Origins and impacts of new exons
Jason Merkin*, Ping Chen*, Sampsa Hautaniemi, Christopher Burge
Mammalian genes are typically broken into several protein-coding and non-coding exons, but the evolutionary origins and functions of new exons are not well understood. Here, we analyzed patterns of exon gain using deep cDNA sequencing data from several mammals and one bird, identifying thousands of species- and lineage-specific exons. While exons conserved across mammals are mostly protein-coding and constitutively spliced, species-specific exons were mostly located in 5′ untranslated regions and alternatively spliced.
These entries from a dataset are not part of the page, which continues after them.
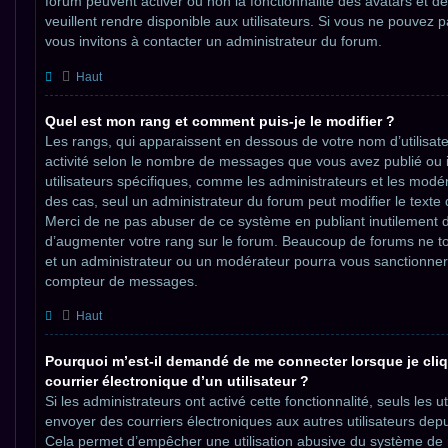
forum peuvent activer ou non la fonctionnalité des avatars et d
veuillent rendre disponible aux utilisateurs. Si vous ne pouvez p
vous invitons à contacter un administrateur du forum.
Haut
Quel est mon rang et comment puis-je le modifier ?
Les rangs, qui apparaissent en dessous de votre nom d’utilisate
activité selon le nombre de messages que vous avez publié ou id
utilisateurs spécifiques, comme les administrateurs et les modé
des cas, seul un administrateur du forum peut modifier le texte
Merci de ne pas abuser de ce système en publiant inutilement
d’augmenter votre rang sur le forum. Beaucoup de forums ne t
et un administrateur ou un modérateur pourra vous sanctionner
compteur de messages.
Haut
Pourquoi m’est-il demandé de me connecter lorsque je cliqu
courrier électronique d’un utilisateur ?
Si les administrateurs ont activé cette fonctionnalité, seuls les ut
envoyer des courriers électroniques aux autres utilisateurs depu
Cela permet d’empêcher une utilisation abusive du système de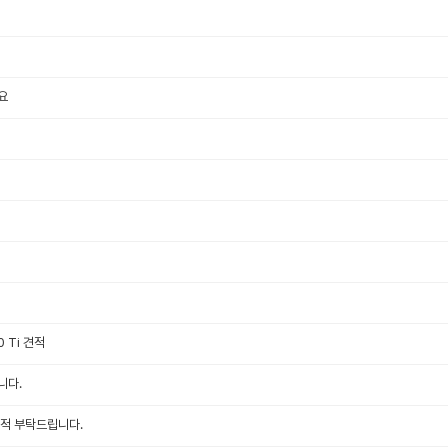
요
0 Ti 견적
니다.
적 부탁드립니다.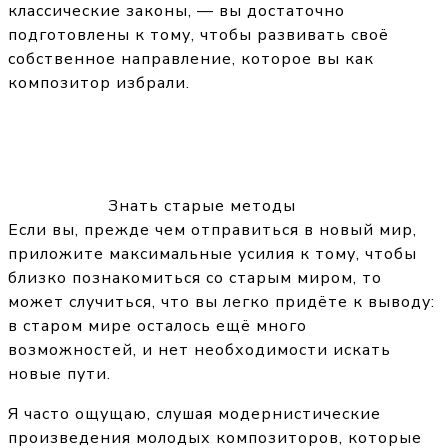
классические законы, — вы достаточно
подготовлены к тому, чтобы развивать своё
собственное направление, которое вы как
композитор избрали.
Знать старые методы
Если вы, прежде чем отправиться в новый мир,
приложите максимальные усилия к тому, чтобы
близко познакомиться со старым миром, то
может случиться, что вы легко придёте к выводу:
в старом мире осталось ещё много
возможностей, и нет необходимости искать
новые пути.
Я часто ощущаю, слушая модернистические
произведения молодых композиторов, которые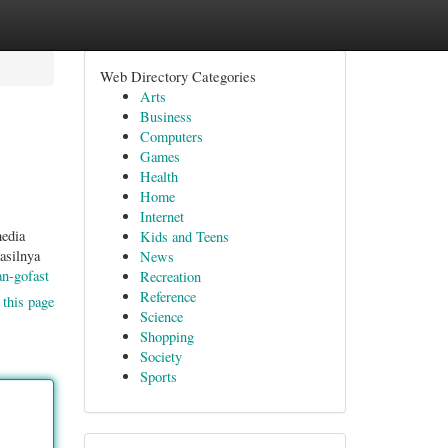
Web Directory Categories
Arts
Business
Computers
Games
Health
Home
Internet
media
Kids and Teens
asilnya
News
an-gofast
Recreation
Reference
 this page
Science
Shopping
Society
Sports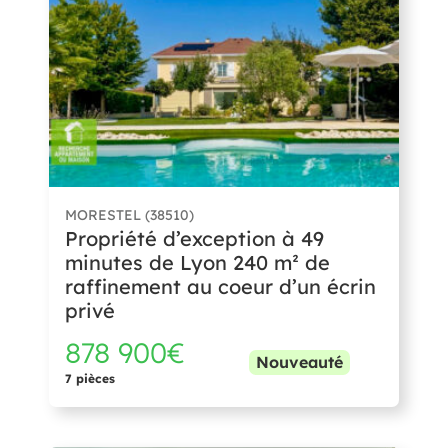
MORESTEL (38510)
Propriété d’exception à 49
minutes de Lyon 240 m² de
raffinement au coeur d’un écrin
privé
878 900€
Nouveauté
7 pièces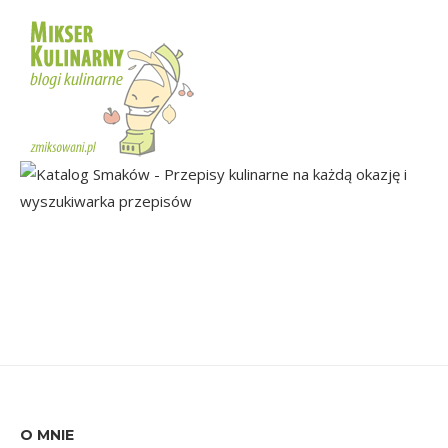
O MNIE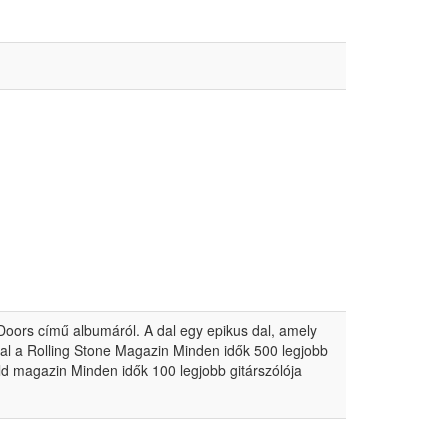
oors című albumáról. A dal egy epikus dal, amely
al a Rolling Stone Magazin Minden idők 500 legjobb
rld magazin Minden idők 100 legjobb gitárszólója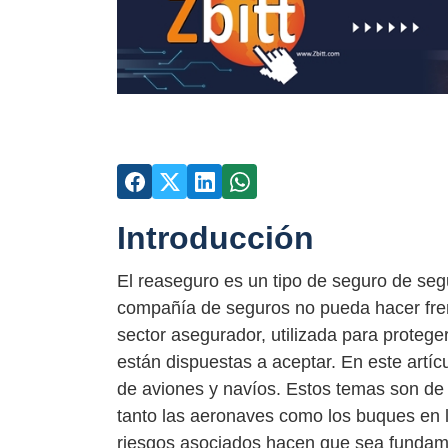
Introducción
El reaseguro es un tipo de seguro de segu
compañía de seguros no pueda hacer fren
sector asegurador, utilizada para proteg
están dispuestas a aceptar. En este artíc
de aviones y navíos. Estos temas son de 
tanto las aeronaves como los buques en 
riesgos asociados hacen que sea fundame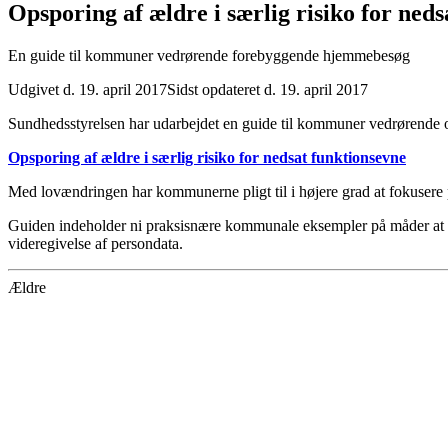
Opsporing af ældre i særlig risiko for neds
En guide til kommuner vedrørende forebyggende hjemmebesøg
Udgivet d. 19. april 2017
Sidst opdateret d. 19. april 2017
Sundhedsstyrelsen har udarbejdet en guide til kommuner vedrørende o
Opsporing af ældre i særlig risiko for nedsat funktionsevne
Med lovændringen har kommunerne pligt til i højere grad at fokusere p
Guiden indeholder ni praksisnære kommunale eksempler på måder at op
videregivelse af persondata.
Ældre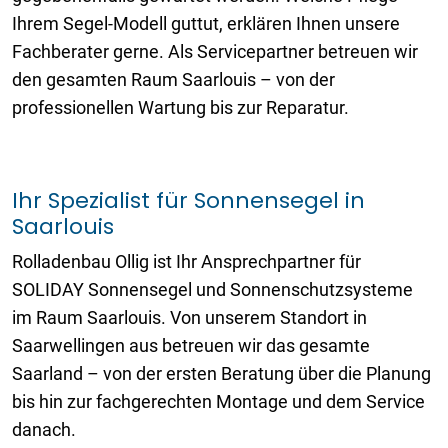
Ihrem Segel-Modell guttut, erklären Ihnen unsere
Fachberater gerne. Als Servicepartner betreuen wir
den gesamten Raum Saarlouis – von der
professionellen Wartung bis zur Reparatur.
Ihr Spezialist für Sonnensegel in
Saarlouis
Rolladenbau Ollig ist Ihr Ansprechpartner für
SOLIDAY Sonnensegel und Sonnenschutzsysteme
im Raum Saarlouis. Von unserem Standort in
Saarwellingen aus betreuen wir das gesamte
Saarland – von der ersten Beratung über die Planung
bis hin zur fachgerechten Montage und dem Service
danach.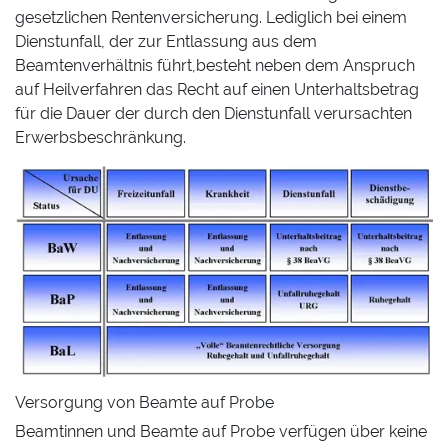
gesetzlichen Rentenversicherung. Lediglich bei einem
Dienstunfall, der zur Entlassung aus dem
Beamtenverhältnis führt,besteht neben dem Anspruch
auf Heilverfahren das Recht auf einen Unterhaltsbetrag
für die Dauer der durch den Dienstunfall verursachten
Erwerbsbeschränkung.
Versorgung von Beamte auf Probe
Beamtinnen und Beamte auf Probe verfügen über keine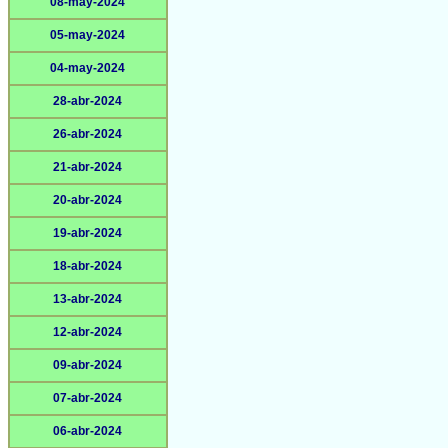
08-may-2024
05-may-2024
04-may-2024
28-abr-2024
26-abr-2024
21-abr-2024
20-abr-2024
19-abr-2024
18-abr-2024
13-abr-2024
12-abr-2024
09-abr-2024
07-abr-2024
06-abr-2024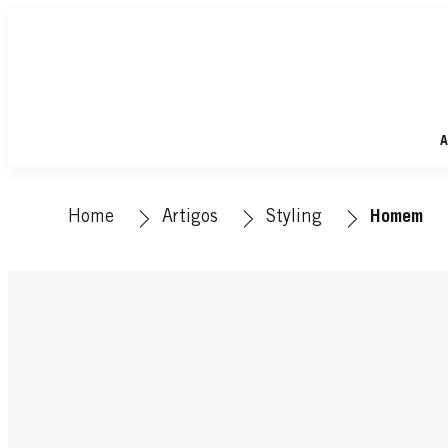
A
Home
Artigos
Styling
Homem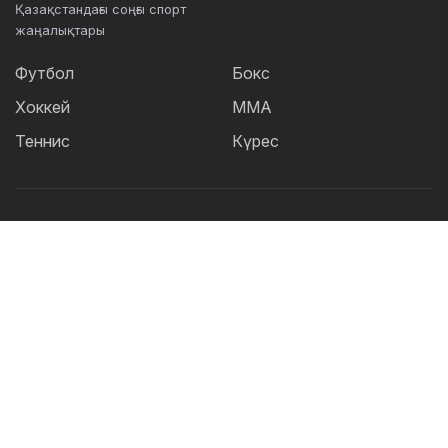
Қазақстандағы соңғы спорт
жаңалықтары
Футбол
Бокс
Хоккей
ММА
Теннис
Күрес
Танымал тегтер:
Футбол
теннис
бокс
ММА
UFC
Елена
Рыбакина
Кайрат
Жәнібек Әлімханұлы
Футзал
Дзюдо
Александр Бублик
Криштиану Роналду
КПЛ
Шавкат Рахмонов
Асу Алмабаев
Реал
Қазақстан құрамасы
Астана
ҚПЛ
IBF
Барселона
Ордабасы
УЕФА
WBO
Актобе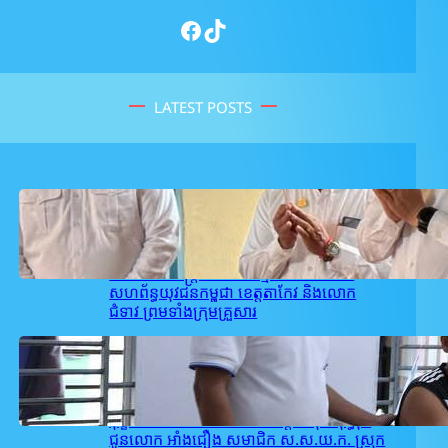
Facebook
TikTok
LATEST POSTS
February 27, 2026
.
user_takeo1
ឯកឧត្តម សុខ ពុទ្ធិវុធ បានអញ្ជើញគោរព
វិញ្ញាណក្ខន្ធម្តាយរបស់ ឯកឧត្តម ស្រី ច័ន្ទប៉ូរ៉ាត់
សមាជិកអចិន្រ្តៃយ៍គណៈកម្មាធិកាសហភាព
សហព័ន្ធយុវជនកម្ពុជា ខេត្តតាកែវ និងលោក
ជំទាវ ព្រមទាំងក្រុមគ្រួសារ
February 26, 2026
.
user_takeo1
គណៈកម្មាធិការ ស.ស.យ.ក. ស្រុកអង្គរបូរី
ដឹកនាំដោយលោក ជា សម្បត្តិ បានចុះសួរសុខ
ទុក្ខ និងនាំយកថវិការបស់ឯកឧត្តម សុខ ពុទ្ធិវុធ
ជូនលោក អាំង​ជឿង សមាជិក ស.ស.យ.ក. ស្រុក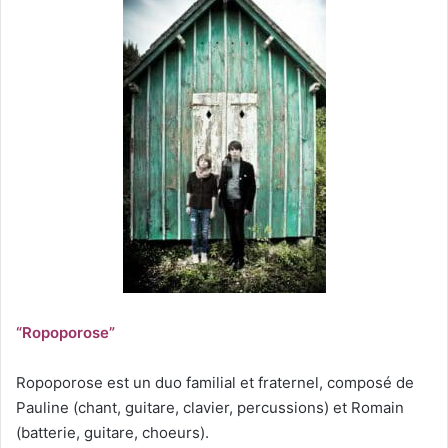
“Ropoporose”
Ropoporose est un duo familial et fraternel, composé de
Pauline (chant, guitare, clavier, percussions) et Romain
(batterie, guitare, choeurs).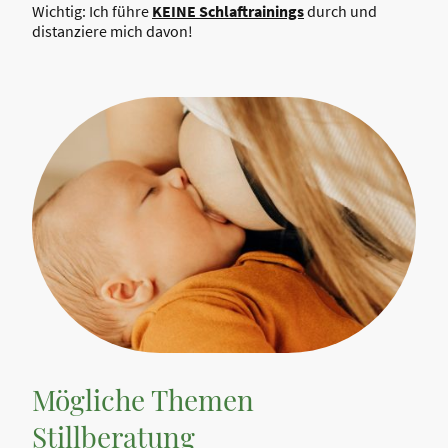
Wichtig: Ich führe
KEINE Schlaftrainings
durch und
distanziere mich davon!
Mögliche Themen
Stillberatung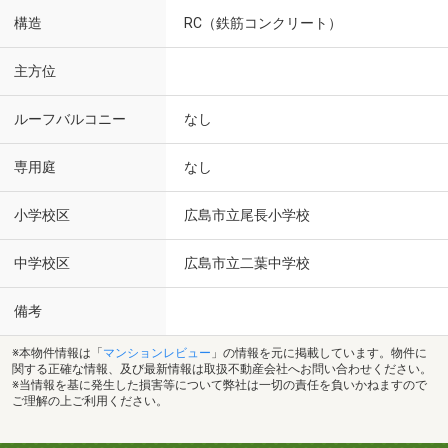
構造
RC（鉄筋コンクリート）
主方位
ルーフバルコニー
なし
専用庭
なし
小学校区
広島市立尾長小学校
中学校区
広島市立二葉中学校
備考
※本物件情報は「
マンションレビュー
」の情報を元に掲載しています。物件に
関する正確な情報、及び最新情報は取扱不動産会社へお問い合わせください。
※当情報を基に発生した損害等について弊社は一切の責任を負いかねますので
ご理解の上ご利用ください。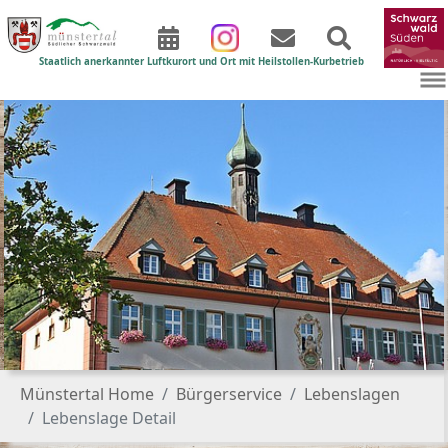
Staatlich anerkannter Luftkurort und Ort mit Heilstollen-Kurbetrieb
Zum Hauptinhalt springen
Sie sind hier:
Münstertal Home
Bürgerservice
Lebenslagen
Lebenslage Detail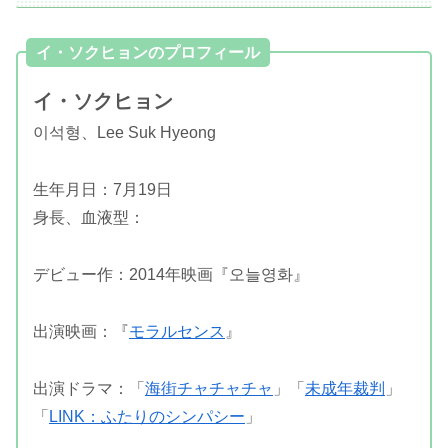
イ・ソクヒョンのプロフィール
イ・ソクヒョン
이석형、Lee Suk Hyeong
生年月日：7月19日
身長、血液型：
デビュー作：2014年映画『오늘영화』
出演映画：『
モラルセンス
』
出演ドラマ：「
海街チャチャチャ
」「
未成年裁判
」
「
LINK：ふたりのシンパシー
」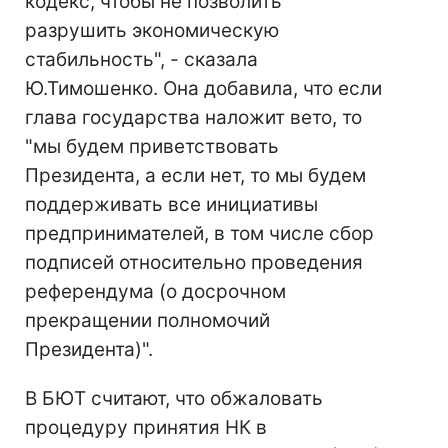
кодекс, чтобы не позволить
разрушить экономическую
стабильность", - сказала
Ю.Тимошенко. Она добавила, что если
глава государства наложит вето, то
"мы будем приветствовать
Президента, а если нет, то мы будем
поддерживать все инициативы
предпринимателей, в том числе сбор
подписей относительно проведения
референдума (о досрочном
прекращении полномочий
Президента)".
В БЮТ считают, что обжаловать
процедуру принятия НК в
New exons most often derived from unique intronic sequence rather than repetitive elements, and were associated with upstream intronic deletions, increased nucleosome occupancy and RNA polymerase II pausing. Surprisingly, exon gain was associated with increased gene expression, but only in tissues where the exon was included, suggesting that splicing enhances steady-state mRNA levels and that changes in splicing represent a major contributor to the evolution of gene expression.